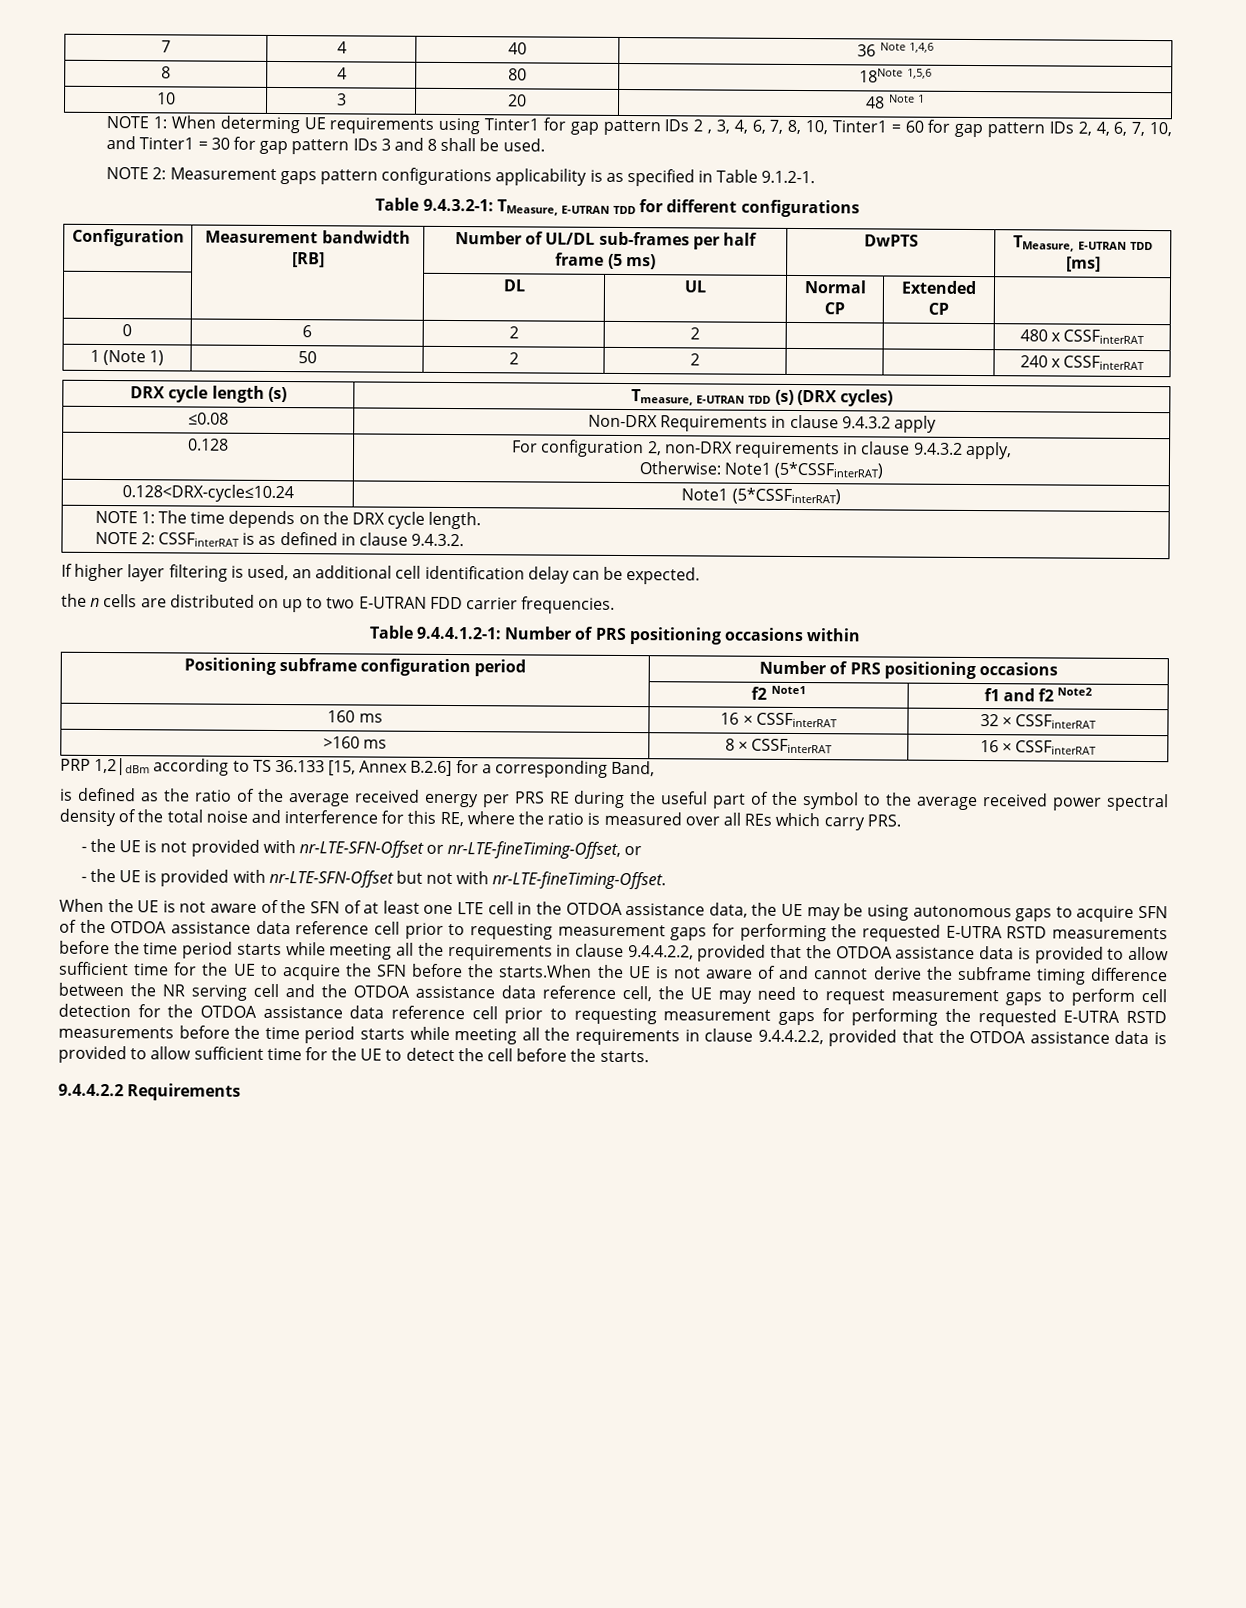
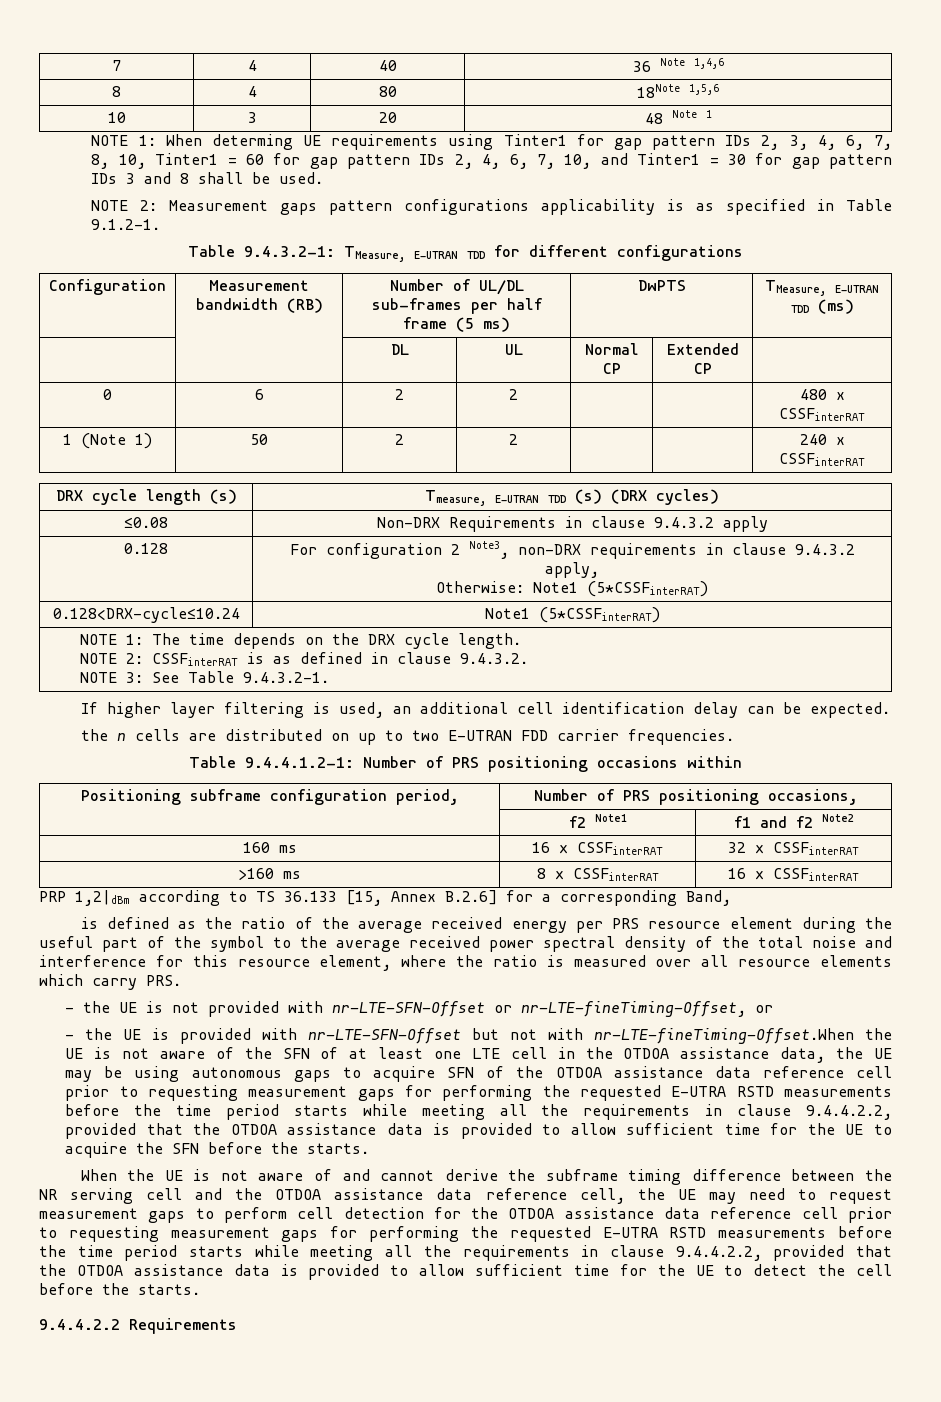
[693,119,713,134] 2 , -> [761,135,780,150] 2,
[291,252,325,268] [RB] -> [286,298,323,313] (RB)
[1065,256,1101,272] [ms] -> [817,299,854,314] (ms)
[647,441,662,456] 2, -> [450,541,509,559] 2 Note3,
(465, 540) none -> [79,671,329,683] // NOTE 3: See Table 9.4.3.2-1.
[474,659,527,677] [759,660,1058,680] period | Number of PRS positioning occasions -> [395,789,459,805] [533,789,858,805] period, | Number of PRS positioning occasions,
[549,791,570,804] RE -> [648,917,793,929] resource element
[439,811,464,827] RE, -> [237,955,392,971] resource element,
[744,813,773,826] REs -> [738,955,892,967] resource elements
[492,871,667,890] [59,898,104,913] nr-LTE-fineTiming-Offset. // When -> [594,1028,855,1044] nr-LTE-fineTiming-Offset.When
[498,964,593,978] starts.When -> [307,1143,370,1154] [80,1169,117,1181] starts. // When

------------------------------------------------------------------------

> [Work request]: Each entry above should be printed again word for word, with any picture dropped.

> [Your solution]:
[693,119,713,134] 2 , -> [761,135,780,150] 2,
[291,252,325,268] [RB] -> [286,298,323,313] (RB)
[1065,256,1101,272] [ms] -> [817,299,854,314] (ms)
[647,441,662,456] 2, -> [450,541,509,559] 2 Note3,
(465, 540) none -> [79,671,329,683] // NOTE 3: See Table 9.4.3.2-1.
[474,659,527,677] [759,660,1058,680] period | Number of PRS positioning occasions -> [395,789,459,805] [533,789,858,805] period, | Number of PRS positioning occasions,
[549,791,570,804] RE -> [648,917,793,929] resource element
[439,811,464,827] RE, -> [237,955,392,971] resource element,
[744,813,773,826] REs -> [738,955,892,967] resource elements
[492,871,667,890] [59,898,104,913] nr-LTE-fineTiming-Offset. // When -> [594,1028,855,1044] nr-LTE-fineTiming-Offset.When
[498,964,593,978] starts.When -> [307,1143,370,1154] [80,1169,117,1181] starts. // When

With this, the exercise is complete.